Foto: Ismael Miquidade
Nádia Issufo: Trabalha com o grupo de teatro Mutumbela Gogo, como vai essa parceria?
Mia Couto: Quase que fui dispensado, no bom sentido, eles se tornaram independentes. Eu fiz parte do grupo que criou o Mutumbela Gogo, era uma espécie de escritor de serviço, as vezes nem escrevia o texto todo, escrevia uma base e discutia com eles e eles depois constituiam os personagens e eu escrevia dai alguns diálogos e outros componentes necessários. Agora eles se tornaram muito mais autonómos e estão a buscar textos de outros, e na altura também não havia textos escritos por dramaturgos moçambicanos, não havia dramaturgos em Moçambique, e pensamos: vamos ficar a espera de dramaturgos? Não podiamos, era preciso inventar, e o texto dramático nascia, e eu fui um dos obreiros desse processo, e nascia do próprio conto, das histórias que ouviamos e o Mutumbela foi fantástico, acho que vai ficar na história do teatro moçambicano, porque ele foi capaz de romover este circulo vicioso, de derrubar esta barreira, saltar uma ausência e isso vai marcar a história do teatro moçambicano.
NI: Os seus livros têm sido adaptados para filmes, para peças de teatro. Como é que se sente?
MC: Eu quase não vejo. Não no sentido negativo. Mas quando isso acontece eu procuro afastar-me. Porque essa outra obra tem que ter autonomia, tem que ter um outro registo, uma outra lógica. Se eu estiver presente, eu vou querer que aquilo seja o livro, prolongado e atirado para um outro contexto.
Acho que a minha sabedoria é afastar-me, e quando o produtor de teatro ou o cineasta me pede para eu estar presente, para eu dar algum apoio, eu faço-o. Mas faço como um escravo, como alguém que está ao serviço desse outro criador. O meu momento de criação já foi: foi o livro. Quando estou a ver um filme ou uma peça de teatro feita de um livro meu não vou com expectativa de reencontrar coisa nenhuma. Quero inclusivamente que seja uma coisa de um outro.

### O que produzir
Segundo a entrevista acima, qual é a atitude de Mia Couto quando os seus livros são adaptados para filmes ou peças de teatro?

### Secção de dados
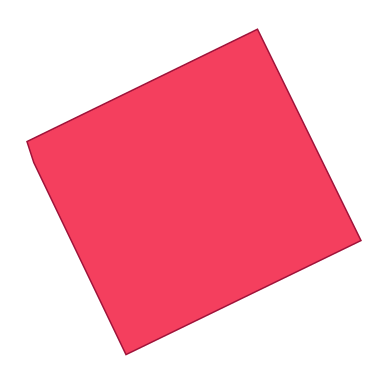 the district of Kent, Texas, United States of America, rotated 64°
{"feature_id": "52423323B63007180209639", "entity_name": "Kent", "entity_type": "district", "adm_level": 2, "iso_a3": "USA", "parent_name": "United States of America", "parent_adm1": "Texas", "projection": "equal_earth", "projection_center": [-100.828, 33.18], "detail": "fine", "context": "isolated", "style": "filled", "palette": "rose", "viewbox_px": 384, "rotation_deg": 64, "n_neighbors": 0, "source": "geoboundaries", "source_scale": "gbopen_adm2", "svg_char_len": 247}
<svg xmlns="http://www.w3.org/2000/svg" viewBox="0 0 384 384"><g transform="rotate(64 192 192)"><path d="M74.4,61.8L74.3,318.2L96.2,321.3L247.4,322.2L309.2,322.6L309.7,61.4L74.4,61.8Z" fill="#f43f5e" stroke="#9f1239" stroke-width="1.5"/></g></svg>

### Solução da tarefa
Procura afastar-se, porque essa outra obra tem de ter autonomia.